Three years ago, Tim Jonkman drove past a newer Victorian-style house situated on 43 acres in Platte City that was for sale and called his wife, Lana. They both looked, fell in love, and put in an offer that day.
The kicker? To make it their own, they’d need to redo it. And the paint wasn’t even dry on their current home, freshly remodeled.
But no problem. Tim owns Jonkman Construction, whose high-end commercial projects include the Restaurant at 1900. And the couple has a great relationship with Katy Cassaw and Kat Benson of Nest Interiors, who had worked on their previous house, which sold right away. “We could help them visualize what could be in the new house,” says Cassaw. “And find places for what was important to them,” adds Benson.
It certainly helped that the couple knew what they wanted: modern farmhouse. But they needed help on how to get there.
Tim listed rift-sawn and quarter-sawn oak floors, a butler’s kitchen that could hide his dinner prep mess, and a minimalist approach as must-haves. Maybe a touch of industrial in the black windows.
Lana leaned toward clean lines, a place to display her collection of sand from family beach vacations and dirt from baseball games at Kauffman Stadium, and definitely a great tub for soaking. Oh, and chickens to peck around in the yard, namely Winona, Snickers, and Ivana.
They also knew what they didn’t want: No country clichés. No dust-catching collections of vintage kitchen items, no ruffles, no stuff.

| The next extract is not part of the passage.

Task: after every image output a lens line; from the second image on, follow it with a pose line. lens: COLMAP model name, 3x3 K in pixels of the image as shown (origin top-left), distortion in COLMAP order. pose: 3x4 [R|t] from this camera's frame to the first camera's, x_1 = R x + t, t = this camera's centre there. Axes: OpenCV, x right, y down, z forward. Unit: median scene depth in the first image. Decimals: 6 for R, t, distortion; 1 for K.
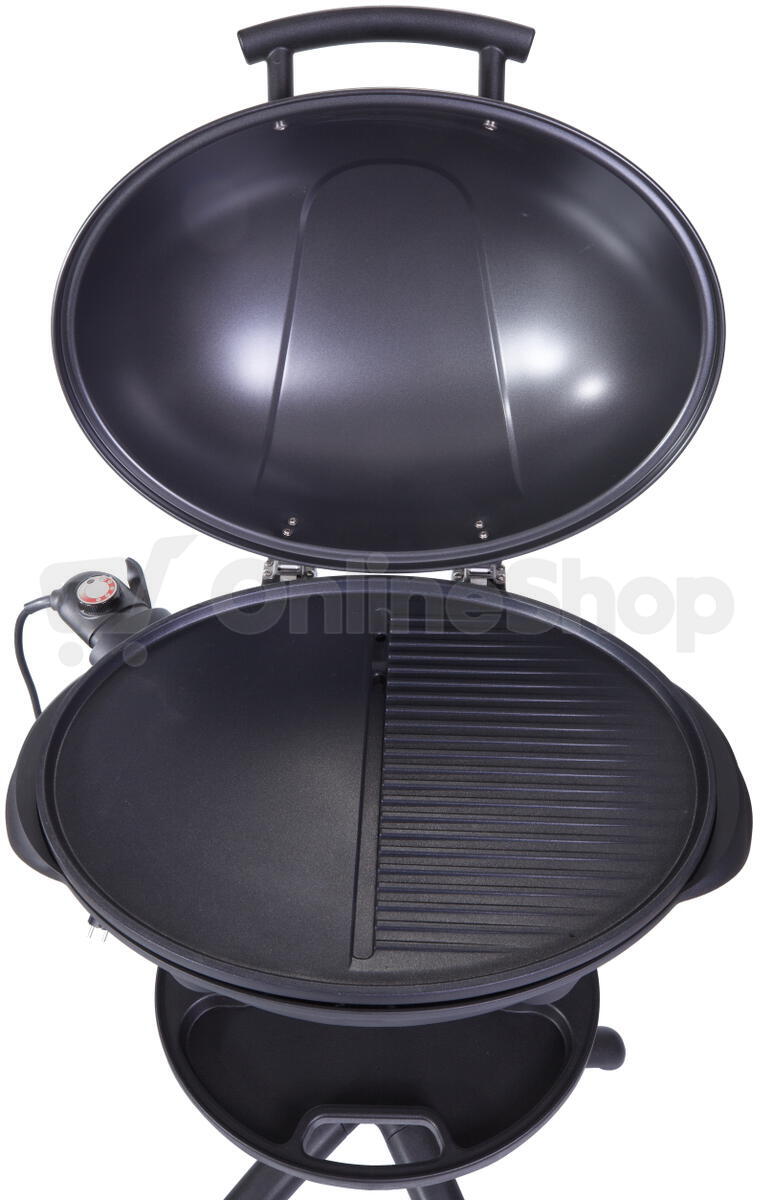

The Nest team spoke “modern farmhouse” fluently, coming up with a streamlined design entailing white walls, black accents and metals, shiplap, natural woods, barn doors, quilt patterns, a hint of color, and just a touch of modern graphic wallpaper here and there.

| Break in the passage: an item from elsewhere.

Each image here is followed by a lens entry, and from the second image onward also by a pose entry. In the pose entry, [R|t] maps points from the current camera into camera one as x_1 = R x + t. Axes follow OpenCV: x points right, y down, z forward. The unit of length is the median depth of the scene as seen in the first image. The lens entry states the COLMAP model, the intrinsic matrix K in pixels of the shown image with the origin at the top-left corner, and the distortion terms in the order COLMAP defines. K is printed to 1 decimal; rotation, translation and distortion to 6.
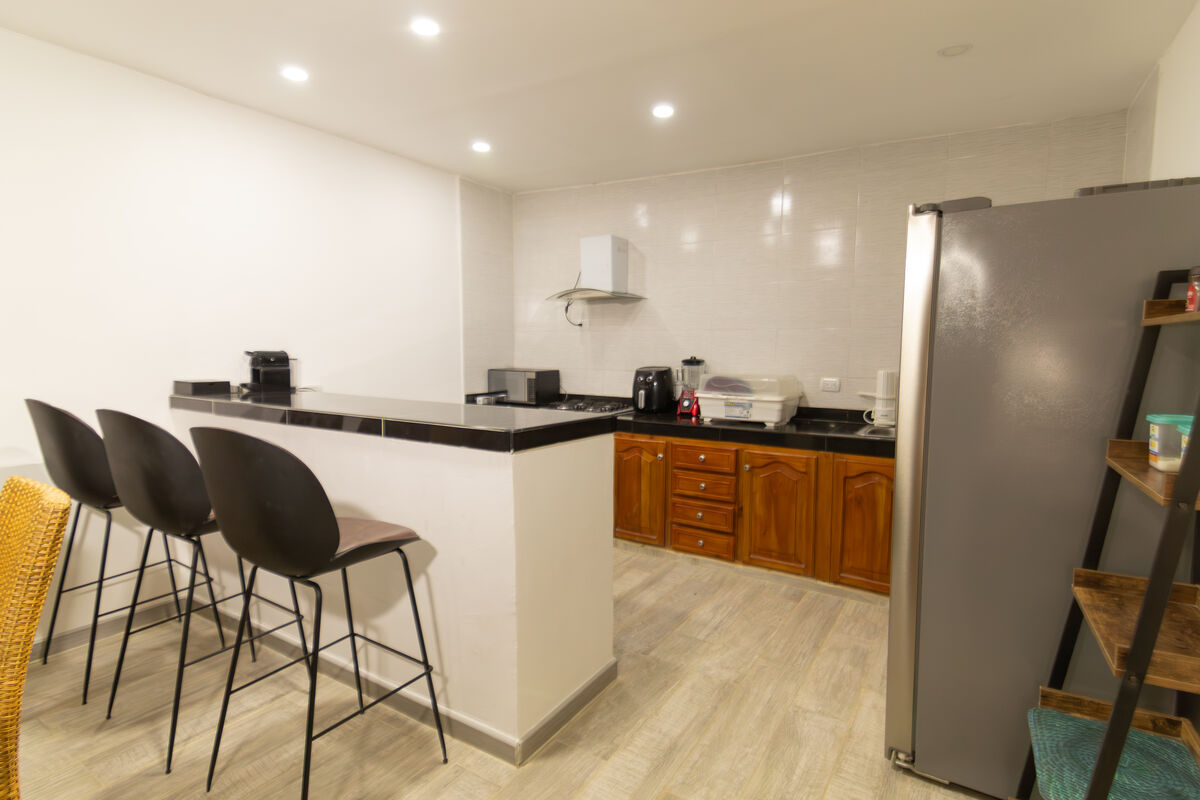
lens RADIAL K [[603.1, 0, 568.1], [0, 603.1, 416.7], [0, 0, 1]] dist [0.029376, -0.004093]
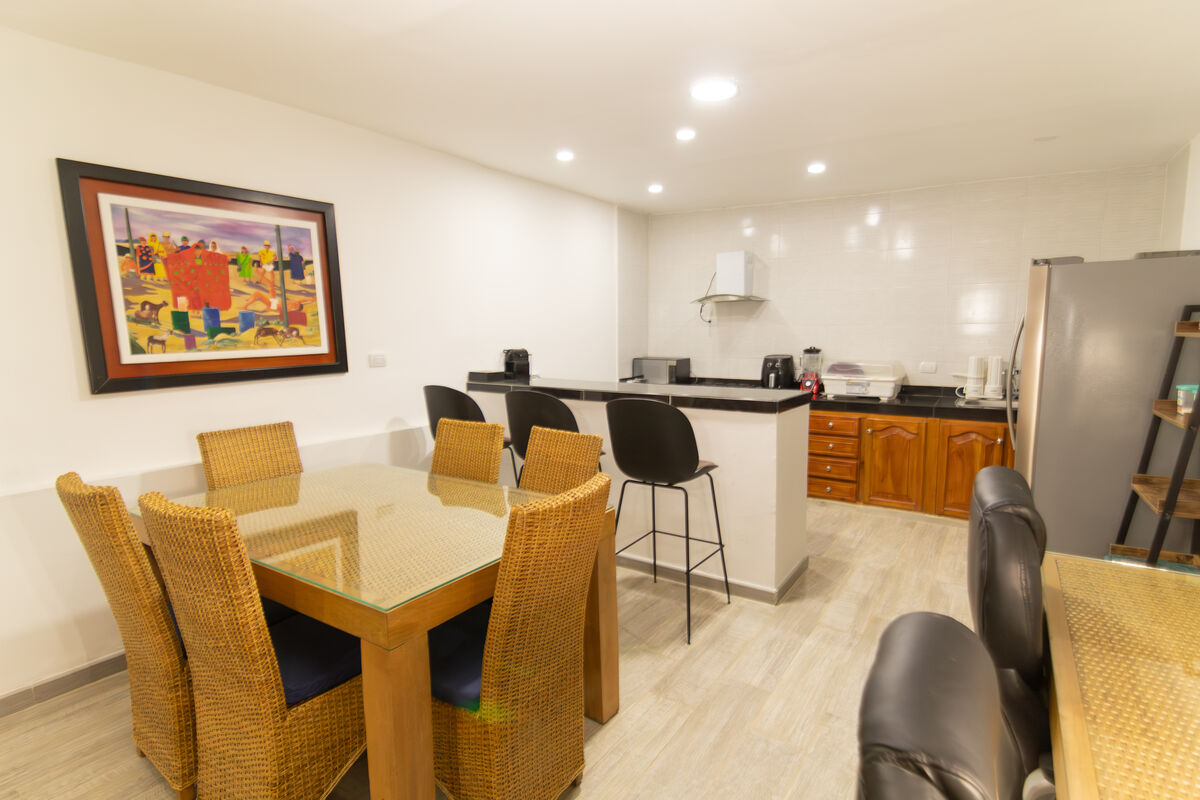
lens RADIAL K [[603.1, 0, 570.9], [0, 603.1, 413.9], [0, 0, 1]] dist [0.029376, -0.004093]
pose [[0.999576, -0.010331, -0.027217, -0.345978], [0.010976, 0.999660, 0.023642, 0.008005], [0.026964, -0.023931, 0.999350, -0.377231]]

These elements flow throughout the house, from the shiplap entryway to the barn doors closing off the butler’s kitchen to the office wallpapered in a vibrant blue pattern.
The welcoming front porch, with its ceiling of natural cedar, holds traditional black rocking chairs, but also modern heated seating. “I don’t know what I like until I see it,” says Tim, but when he saw the curvaceous concrete outdoor furniture by Galanter & Jones in San Francisco, it was exactly what he wanted. Plug it in and the family stays toasty even on the porch, even on a cold winter day. And the furniture never blows away.
The porch is Lana’s favorite place to wait for fifth-grader Beau to walk up the long driveway from the bus and greet high schoolers Ava and Gage when they’re expected home. Seeing them “just makes me happy,” says Lana.
Custom walnut cabinetry throughout the home is by SquareOneStudio, a company Tim has used in commercial projects. “My thing is the details,” he says. As the person doing much of the cooking, he loves that the contemporary white and frosted-glass barn doors on the butler’s kitchen can close to hide the coffeemaker, air fryer, toaster oven, and all the crumbs so that the main kitchen stays tidy.
The open kitchen, the heart of the house, also features an apron-front sink made of cast concrete resin, a huge island, hexagonal tile, a long cabinet wall, and natural wood open shelving.
The powder bath sheathed in shiplap shows a quilt-patterned Soci cement tile underfoot.
The principal bedroom walls are papered in a pale blue Phillip Jeffries grasscloth for a whisper of color. The Zen-like feel continues in the principal bath, where an egg-shaped tub is the modern take on the Victorian claw foot and black-and-white tile takes on a whole new look.
Back-to-back remodeling is not on everyone’s wish list, but Lana says, “If you think you want to do it, do it. You’ll regret it if you don’t.” Their remodeling turned out to be very timely after the pandemic hit. “We have lots of space to be together but be free.”